Review of Donald Glover’s Atlanta
Three episodes into Donald Glover’s Atlanta and the direction of the show is making itself clear. Following Earnest ‘Earn’ Marks and his cousin Paper Boi as they try to get the latter’s rap career off the ground it shirks the standard success story and makes something rarely seen.
Show creator Donald Glover is no stranger to writing for tv with works like 30 Rock under his belt. Where Atlanta differs from his previous works is that it’s Glover’s own. This is the first time we’ve seen Glover go for broke on his own writing. Without the fallback of a team of more experienced writers behind him, his voice shines through.
Director Hiro Murai makes a transition here from his previous work in music videos. He’d already proven himself balancing style and substance and he delivers on it here again. He’s not afraid to step back and keep it simple when needs be or bolster the story with excellent cinematography other times.
The Story takes its time
Something immediately clear about Atlanta is how slowly it moves. The pilot moves at the speed you would expect. The following episodes squeeze everything from scenes. This is clearest when Earn is stuck in jail for an entire episode waiting to be bailed out. In less competent hands this would have been tedious. Or the scenes showing the reality of what it’s like to be in jail sped through. Instead we see the characters Earn meets. Their frustrations come out through conversation and the sad humour of the situation. A man realising his ex-girlfriend is transgender is awkward and funny in an honest way. It does it without anyone being a punchline. A scene of a clearly mentally ill man in the jail exposes the selfishness of laughing at the guy.

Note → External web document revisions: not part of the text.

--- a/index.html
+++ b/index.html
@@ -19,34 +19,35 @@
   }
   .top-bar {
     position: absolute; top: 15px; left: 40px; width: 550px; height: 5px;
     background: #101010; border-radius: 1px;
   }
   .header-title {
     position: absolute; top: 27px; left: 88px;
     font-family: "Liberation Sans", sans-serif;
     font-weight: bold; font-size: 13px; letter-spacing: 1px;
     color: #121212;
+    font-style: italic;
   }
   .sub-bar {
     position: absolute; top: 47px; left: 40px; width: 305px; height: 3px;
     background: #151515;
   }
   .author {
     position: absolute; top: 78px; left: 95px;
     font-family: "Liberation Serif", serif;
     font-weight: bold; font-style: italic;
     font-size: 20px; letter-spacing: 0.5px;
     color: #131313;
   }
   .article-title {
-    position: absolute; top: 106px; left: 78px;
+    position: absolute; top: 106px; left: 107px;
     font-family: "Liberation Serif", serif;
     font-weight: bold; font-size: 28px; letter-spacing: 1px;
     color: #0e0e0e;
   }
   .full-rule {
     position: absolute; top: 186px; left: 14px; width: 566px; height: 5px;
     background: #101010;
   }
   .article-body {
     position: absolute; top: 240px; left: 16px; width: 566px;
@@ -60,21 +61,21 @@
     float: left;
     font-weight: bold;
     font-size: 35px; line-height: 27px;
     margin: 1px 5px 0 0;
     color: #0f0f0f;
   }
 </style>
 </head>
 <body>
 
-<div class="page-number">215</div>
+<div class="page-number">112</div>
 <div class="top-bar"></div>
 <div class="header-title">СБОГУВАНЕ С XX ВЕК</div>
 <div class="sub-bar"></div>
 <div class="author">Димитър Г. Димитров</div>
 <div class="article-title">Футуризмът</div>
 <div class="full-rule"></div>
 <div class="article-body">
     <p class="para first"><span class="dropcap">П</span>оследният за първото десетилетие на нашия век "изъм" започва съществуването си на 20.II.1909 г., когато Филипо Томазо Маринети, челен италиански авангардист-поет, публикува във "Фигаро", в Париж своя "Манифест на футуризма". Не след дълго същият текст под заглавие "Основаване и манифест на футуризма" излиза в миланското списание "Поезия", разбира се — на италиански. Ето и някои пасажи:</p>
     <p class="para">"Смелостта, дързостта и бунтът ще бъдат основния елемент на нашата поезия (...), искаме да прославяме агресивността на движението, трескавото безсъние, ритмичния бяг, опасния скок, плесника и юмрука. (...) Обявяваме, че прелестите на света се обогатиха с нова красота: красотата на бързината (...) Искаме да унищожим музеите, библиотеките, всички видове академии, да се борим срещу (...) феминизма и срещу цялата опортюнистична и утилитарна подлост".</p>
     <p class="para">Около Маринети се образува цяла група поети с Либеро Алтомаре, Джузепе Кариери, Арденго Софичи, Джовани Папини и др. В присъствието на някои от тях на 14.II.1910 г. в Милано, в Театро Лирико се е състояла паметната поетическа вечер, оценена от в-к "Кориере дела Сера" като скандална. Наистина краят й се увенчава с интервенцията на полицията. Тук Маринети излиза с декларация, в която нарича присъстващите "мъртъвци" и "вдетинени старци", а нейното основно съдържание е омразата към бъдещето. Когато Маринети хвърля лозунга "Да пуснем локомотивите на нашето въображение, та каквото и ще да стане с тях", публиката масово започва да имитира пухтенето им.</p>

In fact, one of the strengths of Atlanta is how slowly it moves. For a show that sets its premise from the start as Earn’s attempts to get his cousin’s career off the ground, little of that has happened so far. Compare it to other shows or films charting someone’s rise from the bottom. Their attempts to pose the question Will they make it? never really land.

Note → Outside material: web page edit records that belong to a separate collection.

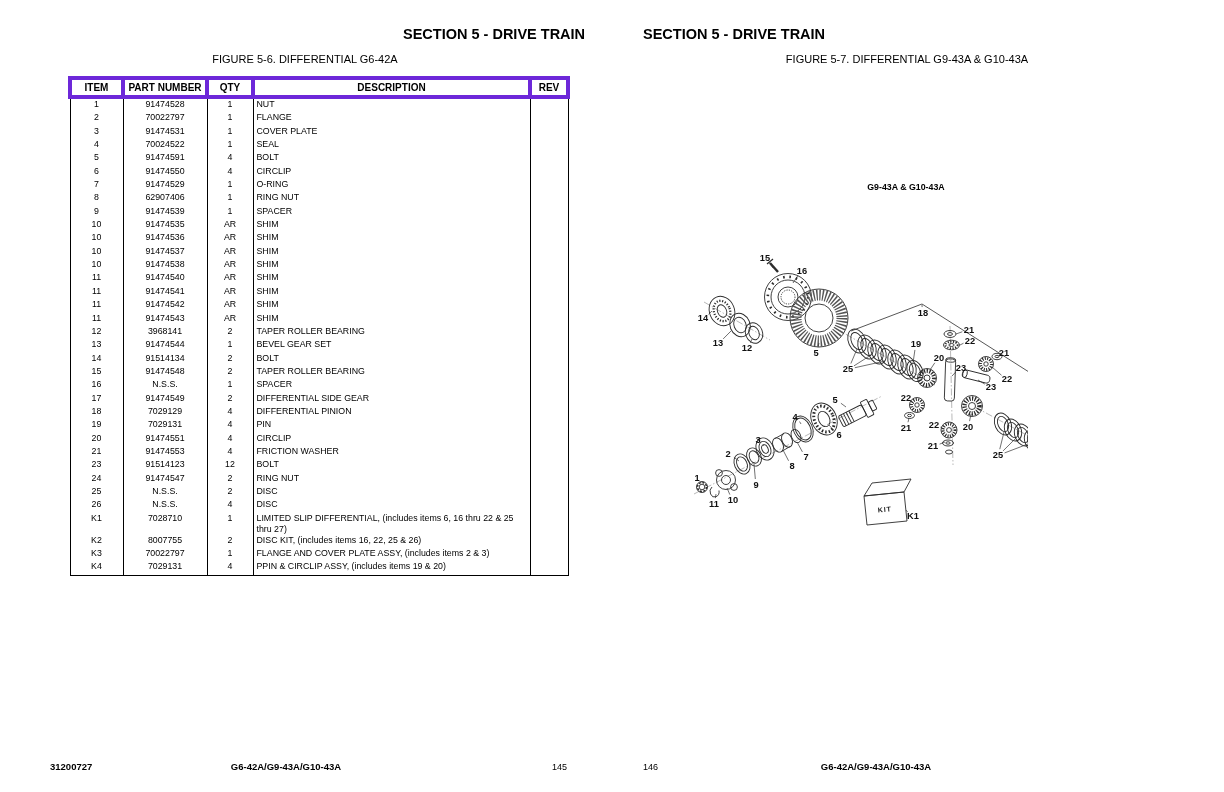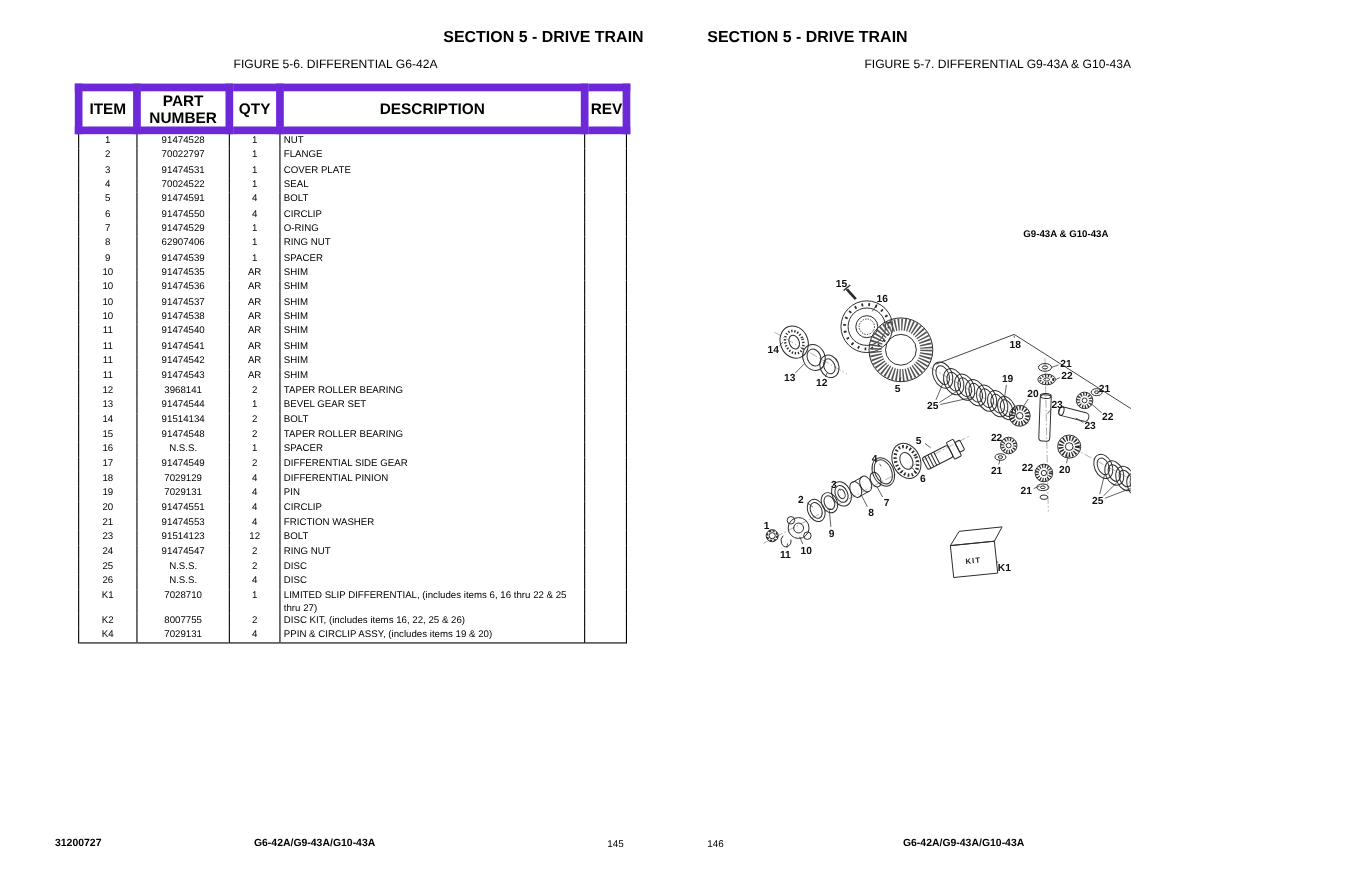--- a/index.html
+++ b/index.html
@@ -3,21 +3,21 @@
 <meta charset="utf-8">
 <style>
   html,body{margin:0;padding:0;background:#fff;}
   .canvas{position:relative;width:1028px;height:792px;background:#fff;overflow:hidden;
           font-family:"Liberation Sans","DejaVu Sans",sans-serif;color:#000;}
   .abs{position:absolute;}
   .section-header{font-size:14.5px;font-weight:bold;white-space:nowrap;}
   .figure-title{font-size:11px;font-weight:normal;white-space:nowrap;text-align:center;}
   .parts-table{border-collapse:collapse;table-layout:fixed;width:498px;
                border:1.5px solid #000;font-size:8.8px;}
-  .parts-table th{border:7px solid #6d28d9;font-size:14px;font-weight:bold;height:15px;
+  .parts-table th{border:4px solid #6d28d9;font-size:10px;font-weight:bold;height:15px;
                   padding:0 2px;text-align:center;}
   .parts-table td{border-left:1px solid #000;border-right:1px solid #000;height:13.35px;
                   padding:0 3px;vertical-align:top;line-height:1.25;overflow:hidden;}
   .parts-table td.c{text-align:center;}
   .parts-table td.d{text-align:left;}
   .diagram-caption{font-size:8.8px;font-weight:bold;text-align:center;white-space:nowrap;}
   .art-number{font-size:5px;color:#999;letter-spacing:.3px;white-space:nowrap;}
   .footer-text{font-size:9.5px;white-space:nowrap;}
   .bold{font-weight:bold;}
   .center{text-align:center;}
@@ -275,38 +275,45 @@
           <td class="c"></td>
         </tr>
         <tr>
           <td class="c">K2</td>
           <td class="c">8007755</td>
           <td class="c">2</td>
           <td class="d">DISC KIT, (includes items 16, 22, 25 &amp; 26)</td>
           <td class="c"></td>
         </tr>
         <tr>
+          <td class="c">K3</td>
+          <td class="c">70022797</td>
+          <td class="c">1</td>
+          <td class="d">FLANGE AND COVER PLATE ASSY, (includes items 2 &amp; 3)</td>
+          <td class="c"></td>
+        </tr>
+        <tr>
           <td class="c">K4</td>
           <td class="c">7029131</td>
           <td class="c">4</td>
           <td class="d">PPIN &amp; CIRCLIP ASSY, (includes items 19 &amp; 20)</td>
           <td class="c"></td>
         </tr>
       </tbody>
   </table>
 
   <div class="abs footer-text bold" style="left:50px;top:761px;">31200727</div>
   <div class="abs footer-text bold center" style="left:186px;top:761px;width:200px;">G6-42A/G9-43A/G10-43A</div>
   <div class="abs footer-text" style="left:552px;top:762px;font-size:9px;">145</div>
 
   <div class="abs section-header" style="left:643px;top:26px;">SECTION 5 - DRIVE TRAIN</div>
 
   <div class="abs figure-title" style="left:782px;top:53px;width:250px;">FIGURE 5-7. DIFFERENTIAL G9-43A &amp; G10-43A</div>
 
-  <div class="abs diagram-caption" style="left:919px;top:182px;width:100px;margin-top:25px;">G9-43A &amp; G10-43A</div>
+  <div class="abs diagram-caption" style="left:856px;top:182px;width:100px;">G9-43A &amp; G10-43A</div>
 
   <svg class="abs" style="left:680px;top:180px;" width="460" height="380" viewBox="680 180 460 380">
 
     <g stroke="#888" stroke-width="0.6" fill="none" stroke-dasharray="7 2 1.5 2">
       <line x1="704" y1="302" x2="770" y2="340"></line>
       <line x1="835" y1="328" x2="935" y2="385"></line>
       <line x1="975" y1="407" x2="1095" y2="472"></line>
       <line x1="950" y1="326" x2="953" y2="465"></line>
       <line x1="694" y1="494" x2="882" y2="396"></line>
     </g>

The hero’s journey from obscurity is usually a highlight reel of the best and worst events. Seeing that someone has a kid shows you how important is is that they succeed, but we usually know they will. Atlanta is one of the best takes on that question and it’s down to the pacing. The mundane everyday between the highlights is so often ignored. Atlanta embraces this and uses it incredibly. It leaves the audience wondering if they will succeed by making you wonder if the show is about the rise of Paper Boi or if that’s just one part.

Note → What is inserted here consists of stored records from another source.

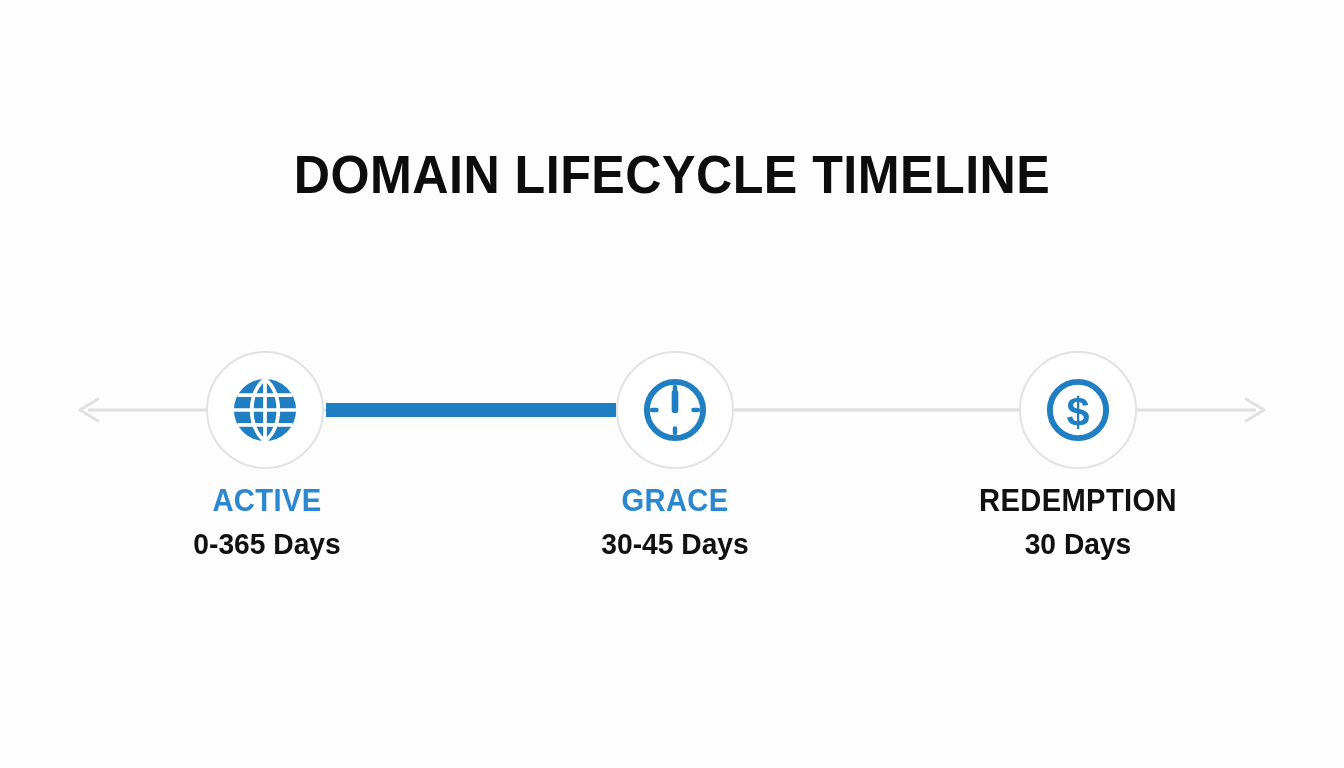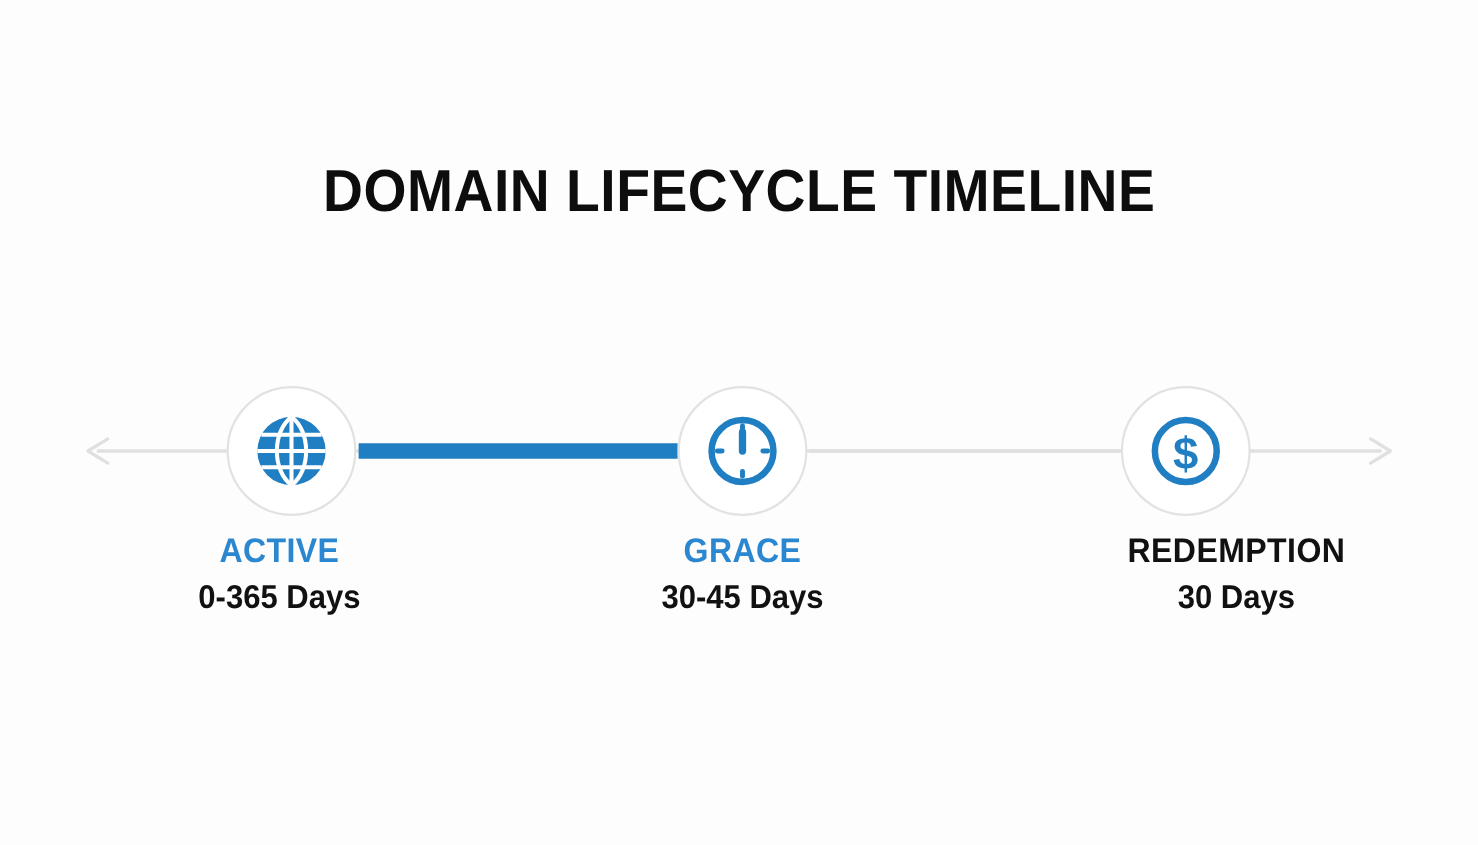--- a/index.html
+++ b/index.html
@@ -134,21 +134,21 @@
           <line x1="8" y1="50" x2="92" y2="50"></line>
           <path d="M13 30 H87"></path>
           <path d="M13 70 H87"></path>
           <line x1="50" y1="8" x2="50" y2="92"></line>
           <path d="M50 8 C26 26 26 74 50 92"></path>
           <path d="M50 8 C74 26 74 74 50 92"></path>
         </g>
       </svg>
     </div>
 
-    <div class="caption" style="left:254px; top:483px;">
+    <div class="caption" style="left:267px; top:483px;">
       <span class="phase" style="color:#2b87cf;">ACTIVE</span>
       <span class="duration">0-365 Days</span>
     </div>
 
     <div class="node" style="left:675px; top:410px;">
       <svg class="glyph" viewBox="0 0 100 100">
         <circle cx="50" cy="50" r="38" fill="none" stroke="#1f7fc2" stroke-width="8"></circle>
         <g stroke="#1f7fc2" stroke-width="6" stroke-linecap="round">
           <line x1="50" y1="19" x2="50" y2="25"></line>
           <line x1="50" y1="75" x2="50" y2="81"></line>
@@ -164,19 +164,19 @@
       <span class="duration">30-45 Days</span>
     </div>
 
     <div class="node" style="left:1078px; top:410px;">
       <svg class="glyph" viewBox="0 0 100 100">
         <circle cx="50" cy="50" r="38" fill="none" stroke="#1f7fc2" stroke-width="8"></circle>
         <text x="50" y="72" text-anchor="middle" font-family="'Liberation Sans', sans-serif" font-size="56" font-weight="bold" fill="#1f7fc2">$</text>
       </svg>
     </div>
 
-    <div class="caption" style="left:1078px; top:483px;margin-left:46px;">
+    <div class="caption" style="left:1078px; top:483px;">
       <span class="phase" style="color:#111111;">REDEMPTION</span>
       <span class="duration">30 Days</span>
     </div>
 
   </div>
 </div>
 
 </body></html>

The characters are fleshed out people
Every character is given their dues, even if they’re not on screen a lot. Zazie Beetz’s Vanessa could have easily been relegated to a background character but the writing and a strong performance from Beetz make sure this doesn’t happen. Van is the only person who is actually in Earn’s corner but she isn’t just a mother of his daughter, going along with his plans or nagging him about them. She has her daughter’s and her own best interests at heart and though she helps Earn, it’s clear she won’t carry him.
Brian Tyree Henry strikes a great balance as Paper Boi. Very quickly we see him move from a rapper and drug dealer to someone reflecting on what their sudden fame means. He gets treated well by people who think he’s the last true rapper because of a shooting but the praise doesn’t stick. Very soon afterwards he sees a kid with a toy gun acting out a shooting, proclaiming to be Paper Boi. He tries to teach the kid a lesson by telling him he’s Paper Boi and the dangers of guns. This falls on deaf ears, even the kid’s mother is more enamoured with the idea of a rapper than a gun safety advocate. The inner struggle is an interesting one. One that could have easily been ignored in favour of the two dimensional badass rapper.
Where it could be better
Like most new shows, Atlanta does still feel like it’s finding its feet. Some elements feel like they’re being laid down in case they want to pick them up in future. The shooting in the first episode has Paper Boi seem like the shooter. However, a few cues throughout the episodes seem to suggest otherwise. That Earn did it. If the purpose was to create ambivalence about who did it, the show could have done with coming in a lot harder on the point. If this was meant to fly under the radar, it should have flown a bit lower.
Coming from someone with Glover’s experience and talent it’s no surprise that the show is getting the attention it is. The teething problems are minimal. In all honestly they work with the show, feeling like the natural lack of direction of Earn’s character. This early on we would be looking for the potential in a show. Atlanta has already shown it can deliver.